In part because of this, it has a sketchiness, a thinness of material that makes it feel not quite finished. At certain moments, one can see elements of Ashton’s greatness in it, but that impression is not sustained. The characters are thinly portrayed, and there is much repetition. In the opening, Romeo performs one arabesque while flourishing his cloak, and then another, and then yet another. Tybalt (the fabulously nasty Ricki Bertoni) scratches at his arm with his fingernails again and again to tell us how genuinely nasty he is. The lovers bend their backs deeply to indicate the voluptuousness of their attraction to each other, with an insistence that eventually lessens the movement’s effect. And in her opening scene, Juliet bourrées forward, her feet in front of her as if to indicate her eagerness, a few times too many.

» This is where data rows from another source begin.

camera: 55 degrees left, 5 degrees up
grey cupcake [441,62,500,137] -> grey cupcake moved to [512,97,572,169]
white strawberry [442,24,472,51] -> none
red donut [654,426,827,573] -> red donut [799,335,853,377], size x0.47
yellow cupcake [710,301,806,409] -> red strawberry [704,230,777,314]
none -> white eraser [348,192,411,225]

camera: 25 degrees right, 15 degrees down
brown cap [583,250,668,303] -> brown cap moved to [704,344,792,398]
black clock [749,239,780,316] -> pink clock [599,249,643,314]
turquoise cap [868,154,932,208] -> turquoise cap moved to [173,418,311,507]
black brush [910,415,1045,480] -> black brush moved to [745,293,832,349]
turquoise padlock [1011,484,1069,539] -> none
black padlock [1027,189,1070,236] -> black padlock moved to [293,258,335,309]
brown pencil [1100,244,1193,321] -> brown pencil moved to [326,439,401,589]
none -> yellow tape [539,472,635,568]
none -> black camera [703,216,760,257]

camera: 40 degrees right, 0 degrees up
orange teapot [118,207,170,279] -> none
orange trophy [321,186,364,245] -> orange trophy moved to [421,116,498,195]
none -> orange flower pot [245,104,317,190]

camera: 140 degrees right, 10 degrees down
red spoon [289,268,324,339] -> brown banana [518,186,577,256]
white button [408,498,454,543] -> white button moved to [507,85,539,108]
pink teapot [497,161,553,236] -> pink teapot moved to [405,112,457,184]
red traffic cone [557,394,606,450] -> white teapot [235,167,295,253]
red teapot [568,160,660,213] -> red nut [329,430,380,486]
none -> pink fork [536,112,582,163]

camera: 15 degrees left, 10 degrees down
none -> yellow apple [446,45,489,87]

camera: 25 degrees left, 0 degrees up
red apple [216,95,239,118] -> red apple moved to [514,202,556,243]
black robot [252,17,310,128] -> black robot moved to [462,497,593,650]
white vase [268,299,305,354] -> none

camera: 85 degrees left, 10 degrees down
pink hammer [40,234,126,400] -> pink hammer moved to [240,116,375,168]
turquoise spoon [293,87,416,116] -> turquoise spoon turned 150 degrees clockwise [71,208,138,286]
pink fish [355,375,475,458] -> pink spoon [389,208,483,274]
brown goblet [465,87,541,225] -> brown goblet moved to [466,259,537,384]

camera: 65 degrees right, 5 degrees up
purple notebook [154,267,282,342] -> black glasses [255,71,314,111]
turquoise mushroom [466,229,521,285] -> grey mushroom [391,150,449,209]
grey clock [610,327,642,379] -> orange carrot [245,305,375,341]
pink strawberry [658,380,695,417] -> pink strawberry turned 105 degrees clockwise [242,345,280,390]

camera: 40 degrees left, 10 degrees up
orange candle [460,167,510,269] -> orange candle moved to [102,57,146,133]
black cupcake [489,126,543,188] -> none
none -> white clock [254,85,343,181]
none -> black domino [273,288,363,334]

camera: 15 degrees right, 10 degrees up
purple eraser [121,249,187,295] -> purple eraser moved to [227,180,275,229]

The repetition and lack of sustained choreographic inspiration is magnified, I suspect, by Sarasota Ballet’s staging. The performance I saw, on March 28, looked not fully realized, as if the dancers were still finding themselves in the roles. The ballet’s route to Sarasota is circuitous. The original was performed in Copenhagen in 1955, in a cast led by the great Danish dancers Mona Vangsaae, Henning Kronstam (Romeo), and Frank Schaufuss (Mercutio). It toured to the U.S. in ’56, ’60, and ’65 (thank you to the Sarasota Herald-Tribune’s Carrie Seidman for this chronology).